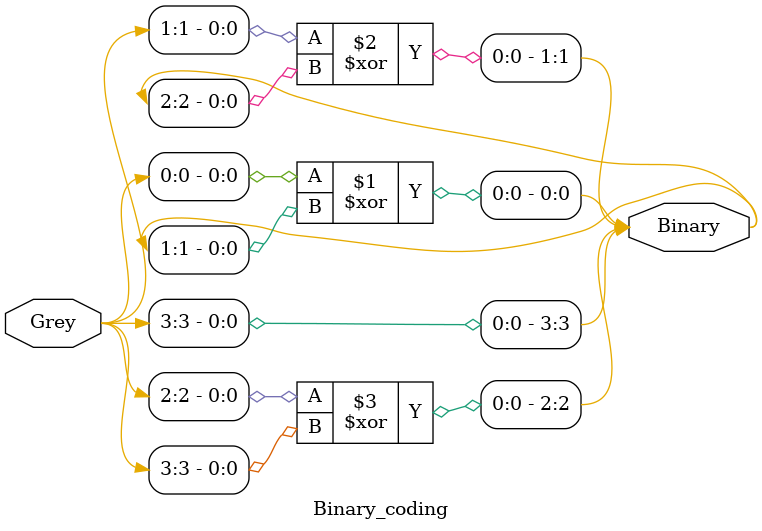
<source format=v>
module Binary_coding #(
    parameter ADDR_WIDTH = 4
) (
    input wire      [ADDR_WIDTH - 1 : 0]   Grey,

    output wire     [ADDR_WIDTH - 1 : 0]   Binary
);
    
    genvar i;

    assign Binary[ADDR_WIDTH - 1]    = Grey[ADDR_WIDTH - 1];


    generate
        for (i = 0; i < ADDR_WIDTH - 1; i = i + 1)
            begin
                assign Binary[i] = Grey[i] ^ Binary[i+1];
            end
    endgenerate

endmodule
</source>
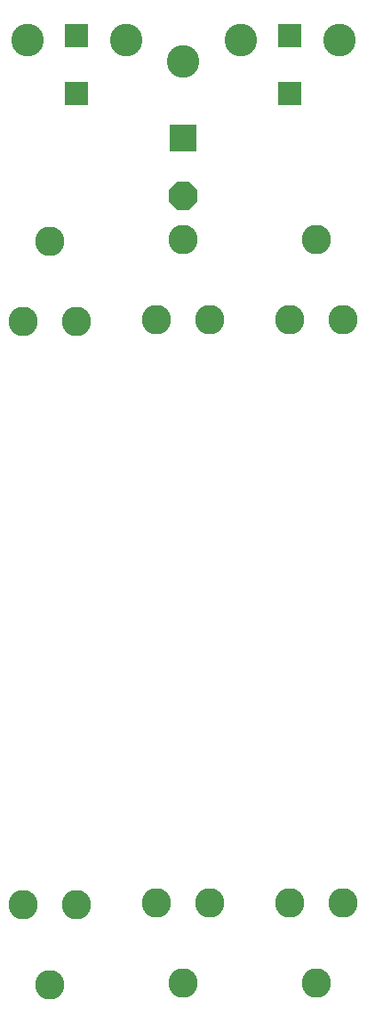
<source format=gbr>
G04 EAGLE Gerber RS-274X export*
G75*
%MOMM*%
%FSLAX34Y34*%
%LPD*%
%INSoldermask Bottom*%
%IPPOS*%
%AMOC8*
5,1,8,0,0,1.08239X$1,22.5*%
G01*
%ADD10P,2.859241X8X292.500000*%
%ADD11R,2.641600X2.641600*%
%ADD12C,3.101600*%
%ADD13C,2.801600*%
%ADD14R,2.201600X2.201600*%


D10*
X228600Y802132D03*
D11*
X228600Y857250D03*
D12*
X228600Y930250D03*
D13*
X355600Y760800D03*
X381000Y684600D03*
X330200Y684600D03*
X381000Y129600D03*
X330200Y129600D03*
X355600Y53400D03*
X228600Y760800D03*
X203200Y684600D03*
X254000Y684600D03*
X203200Y129600D03*
X254000Y129600D03*
X228600Y53400D03*
X101600Y52000D03*
X76200Y128200D03*
X127000Y128200D03*
X76200Y683200D03*
X127000Y683200D03*
X101600Y759400D03*
D14*
X127000Y899600D03*
X127000Y954600D03*
D12*
X174000Y950000D03*
X80000Y950000D03*
D14*
X330200Y899600D03*
X330200Y954600D03*
D12*
X377200Y950000D03*
X283200Y950000D03*
M02*

</source>
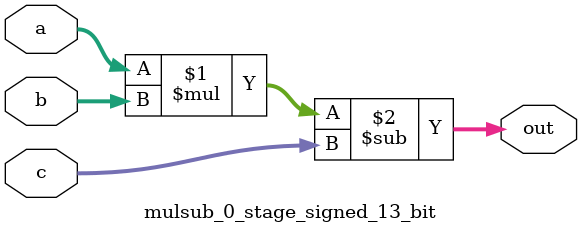
<source format=sv>
(* use_dsp = "yes" *) module mulsub_0_stage_signed_13_bit(
	input signed [12:0] a,
	input signed [12:0] b,
	input signed [12:0] c,
	output [12:0] out
	);

	assign out = (a * b) - c;
endmodule

</source>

..............................

**About this task:** Your reply should consist solely of the lines from the one containing "X80000Y950000D03*" through the last line of the material, reproduced exactly and without pictures.

**Output of the task:**
X80000Y950000D03*
D14*
X330200Y899600D03*
X330200Y954600D03*
D12*
X377200Y950000D03*
X283200Y950000D03*
M02*

</source>
<source format=sv>
(* use_dsp = "yes" *) module mulsub_0_stage_signed_13_bit(
	input signed [12:0] a,
	input signed [12:0] b,
	input signed [12:0] c,
	output [12:0] out
	);

	assign out = (a * b) - c;
endmodule

</source>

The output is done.